İnsan, geleceğe ilişkin bir inanç taşıdığında güçlenir. Umut salt beklemek değil, harekete geçmekle de büyür; çabayla, direnmeyle, yılmamayla da gerçeğe dönüşebilir. Umut olmadan yaşanabilir mi? Gelecekten bir şey beklemeden, her şeyin daha da kötüye gideceği öngörüsü taşıyarak… Bunun adı “yaşam” olur mu?
***
Umut; tohumun toprağa ekildiğinde filizlenmesi gibi… İnsanın verdiği çaba, harcadığı emek de geleceğin içinde filizlenir! Türkiye’de üretici için umut, verimli topraklar/ hava koşulları kadar, iyi bir hasat/ iyi bir kazanç olduğunca, insanın en temel gereksinim oluşu önem taşır… Bu nasıl olacak? Kimse ülkenin topraklarının verimsizliğini söyleyemiyor, kimse bu verimli topraklar üzerinde yaşayanların “açlıkla” sınanabileceğine inanamıyor! Üreticinin umudu nasıl var olacak?
***
Ancak belirsizlikler olduğunu, bu belirliliklerin çözülmesi için “iktidarın” parmağını kaldırmaya üşendiğini, artan girdi maliyetlerine sessiz kaldığını, doğal yıkımlarda özellikle kuraklık/ dolu/ don olayında da üreticiyi yazgısıyla baş başa bırakmayı yeğlediğini, tümü bu verimli topraklarda üretilebilecek ürünleri dışalımla sağlamayı erek edindiğini, üreticinin “umut” duygusuna her geçen gün yeni bir engel koyduğunu bilmeyen kaldı mı bilmiyorum!

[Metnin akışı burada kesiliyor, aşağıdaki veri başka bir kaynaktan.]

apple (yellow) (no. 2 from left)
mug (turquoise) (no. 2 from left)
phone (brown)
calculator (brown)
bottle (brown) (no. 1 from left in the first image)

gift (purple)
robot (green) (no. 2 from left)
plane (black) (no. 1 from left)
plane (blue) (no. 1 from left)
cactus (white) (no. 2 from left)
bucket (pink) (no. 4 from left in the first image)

Şaka değil, şu vereceğim rakamlar aslında üreticinin “umudunun” nasıl törpülendiğine en somut örnek; 2003’te 2.8 milyon olan çiftçi sayısının bugün 2 milyona düştü, 2002’de 4.5 milyar lira olan çiftçi borçlarının ise 208 kat artarak 940 milyar liraya çıktı! Üretici için “umut” ne ki?
***
Üretici için umut, yalnızca toprağa ekilen tohumun filizlenmesi değil; o filizin bir gün sağlam bir ürüne dönüşeceğine, emeğinin karşılığını alacağına inanmasıdır. Ancak günümüz koşullarında çiftçinin umutla üretim yapması giderek zorlaşıyor. Artan mazot, gübre, tohum fiyatları karşısında borçlanmadan tarım yapabilmek neredeyse olanaksız!

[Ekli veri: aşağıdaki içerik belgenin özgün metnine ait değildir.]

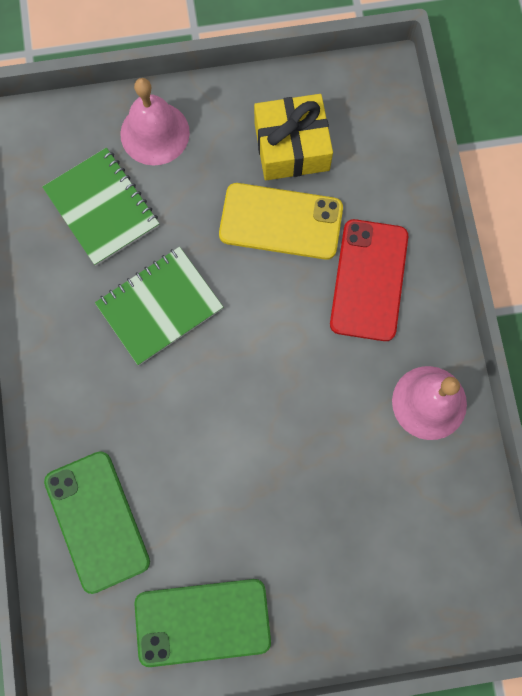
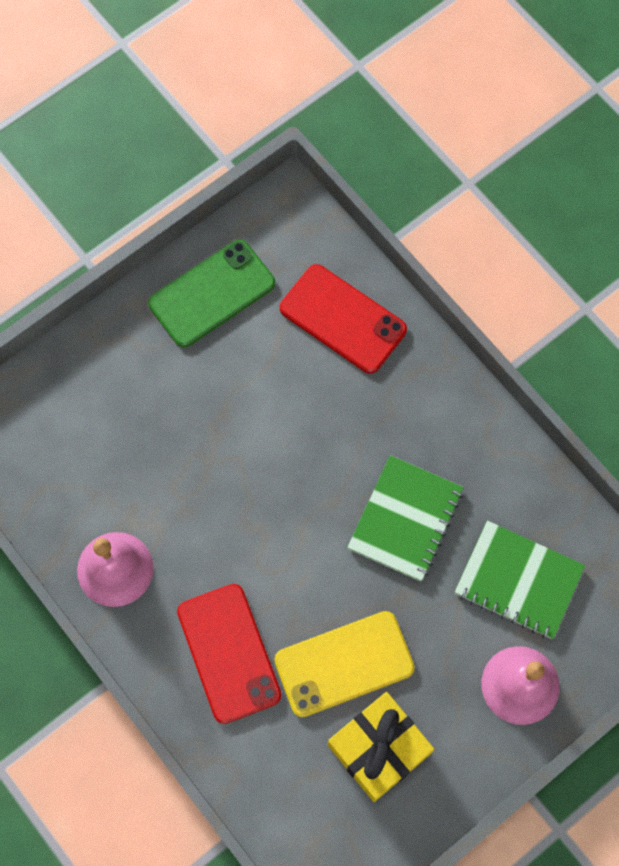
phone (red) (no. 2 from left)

Bir de buna geçtiğimiz günlerde yaşanan kuraklık/ dolu/ don olayını ekleyin! Tarım sektörünün belirsizliği, desteklerin yetersizliği, dışalıma bağımlı politikalar, üreticiyi köşeye sıkıştırıyor. Çiftçi yalnız doğayla değil, ekonomik koşullara karşı da uğraş vermek zorunda kalıyor.
***
Bugün Türkiye’de çiftçi, umut etmekten çok düne değin yaşadıklarını sorguluyor! Borçlanarak ekim yaptığını, yüksek faizli kredilere bağımlı duruma geldiğini, hasadı beklerken dışalımlarla boğulmalarını sorguluyor!

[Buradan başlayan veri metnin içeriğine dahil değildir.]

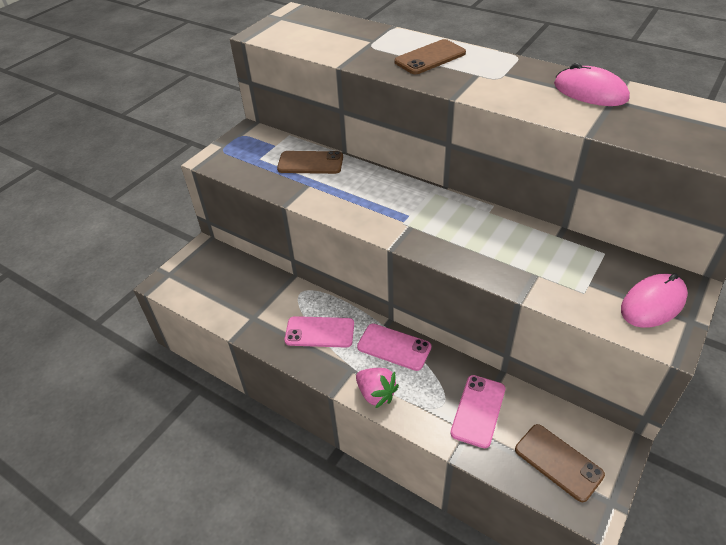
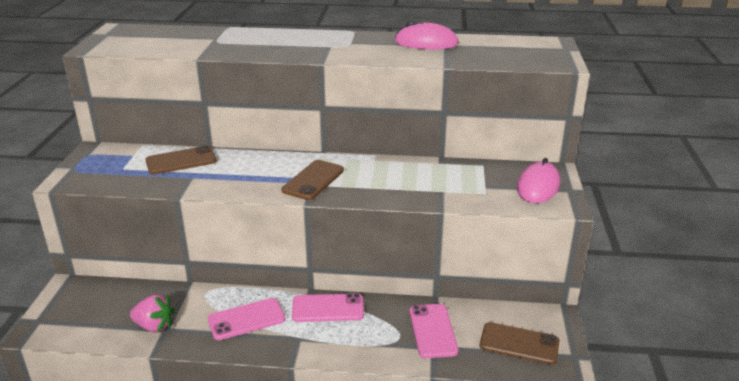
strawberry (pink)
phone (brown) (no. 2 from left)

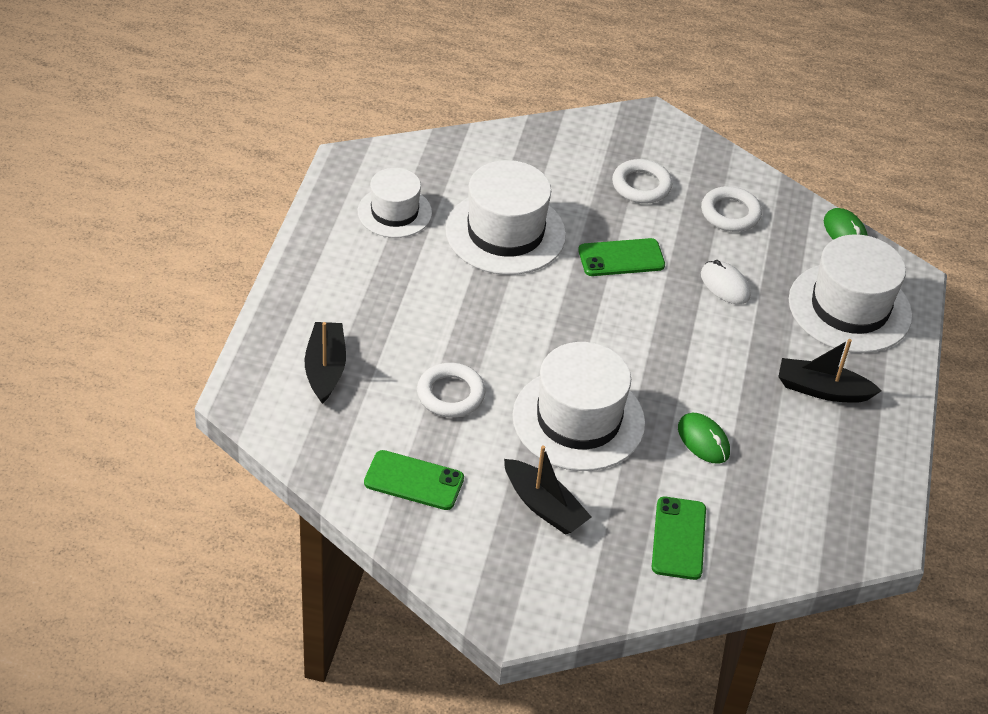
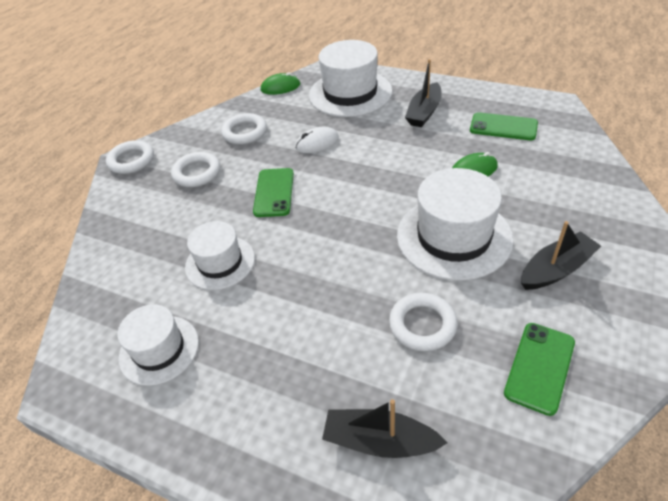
ring (white) (no. 1 from left)
hat (white) (no. 2 from left)
phone (green) (no. 2 from left)

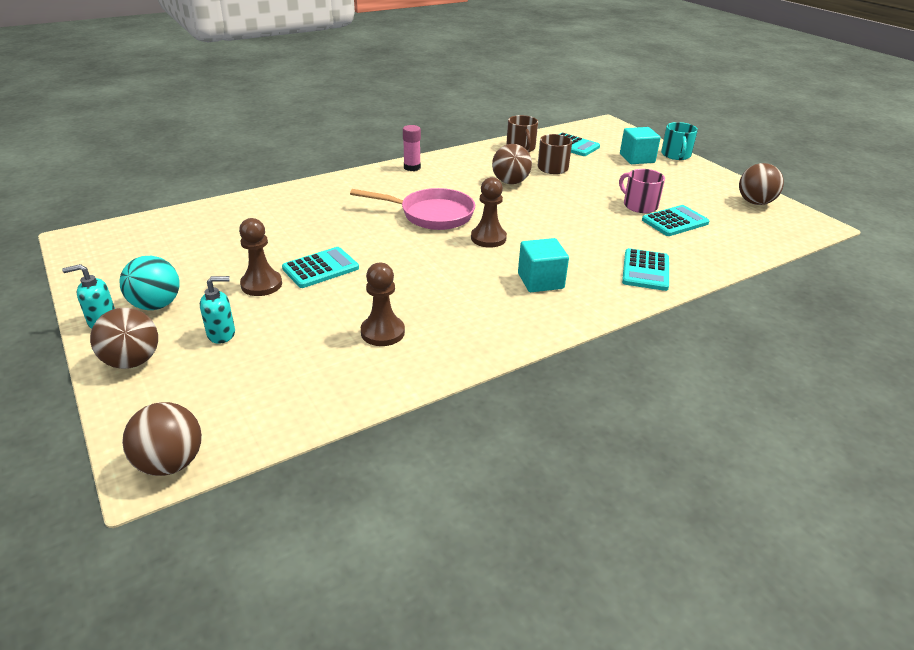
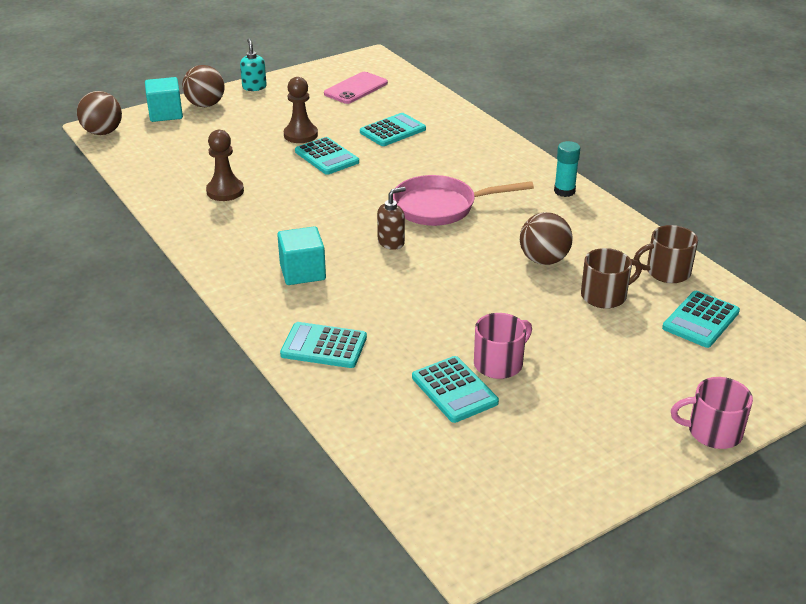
cube (turquoise) (no. 1 from left)
phone (pink)
calculator (turquoise) (no. 3 from left)
soap dispenser (brown)
pan (pink)
glue stick (turquoise)
mug (pink) (no. 2 from left)
ball (turquoise)
soap dispenser (turquoise) (no. 2 from left in the first image)
ball (brown) (no. 4 from left in the first image)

Oysa tarımsal üretimin sürdürülebilir olması için yalnızca doğanın cömertliği değil, ekonomik, politik desteklerin tutarlılığı da bir zorunluluktur. Eğer üretici gelecekten umut bekleyecekse, bunun karşılığında hakça fiyat politikaları, maliyetleri dengeleyen çözümler, üretimi özendiren sistemler görmek zorunda. Bunlar olmazsa, topraklar verimli olsa da onu işleyen ellerin sayısı her geçen yıl azalacak, borçlar artacak, temel gıdalara ulaşım zorlaşacak! Hangi teknolojik makinelere sahip olsanız da, toprağı kullanan “umudunu” yitirdiğinde onarılması zor koşullar yaşanacak! Bilin!